The key person driving all of ECIS' efforts as its lawyer and spokesman is Thomas Vinje, a partner at Clifford Chance. He was also invited to speak at the OFE Summit on Thursday and unlike the host organization, he made it very clear that the EU's Digital Agenda and the current draft of the European Interoperability Framework fell short of his expectations. He didn't speak there in the name of ECIS but again, he is ECIS whether or not he formally introduces himself on that basis.

Thomas Vinje went on to propose ten ways to modify the document in order to make it meet the objectives ECIS considers important. A single one would have been sufficient: abolish software patents. Given where ECIS' members stand, it's no surprise he won't say that.

But he certainly forgot to insert an extremely important commandment in front of all others: do as you say.

Why doesn't ECIS hold its own members to the same standards it advocates?

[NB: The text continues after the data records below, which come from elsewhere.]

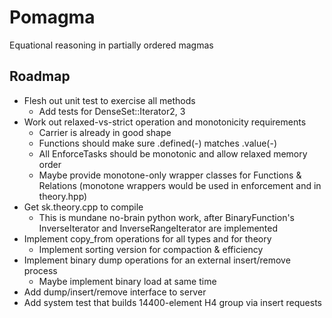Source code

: Pomagma
=======

Equational reasoning in partially ordered magmas

Roadmap
-------

- Flesh out unit test to exercise all methods
    - Add tests for DenseSet::Iterator2, 3
- Work out relaxed-vs-strict operation and monotonicity requirements
    - Carrier is already in good shape
    - Functions should make sure .defined(-) matches .value(-)
    - All EnforceTasks should be monotonic and allow relaxed memory order
    - Maybe provide monotone-only wrapper classes for Functions & Relations
      (monotone wrappers would be used in enforcement and in theory.hpp)
- Get sk.theory.cpp to compile
    - This is mundane no-brain python work, after BinaryFunction's
      InverseIterator and InverseRangeIterator are implemented
- Implement copy_from operations for all types and for theory
    - Implement sorting version for compaction & efficiency
- Implement binary dump operations for an external insert/remove process
    - Maybe implement binary load at same time
- Add dump/insert/remove interface to server
- Add system test that builds 14400-element H4 group via insert requests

Either there isn't any code of ethics in place for its members or it isn't any good, because otherwise IBM would have to be excluded from the organization given that it promotes interoperability only in markets in which IBM stands to gain from it but refuses to be interoperable and open where it generates half of its profits.

The same could be said about OFE as well: if you're serious about openness and interoperability, you have to demand that IBM provide interoperability right here and now, or you have to exclude the black sheep of the family. IBM probably pays you (and ECIS) a lot in membership dues but that's only your problem. If you don't get your house in order, you can't expect political decision-makers to buy your claims.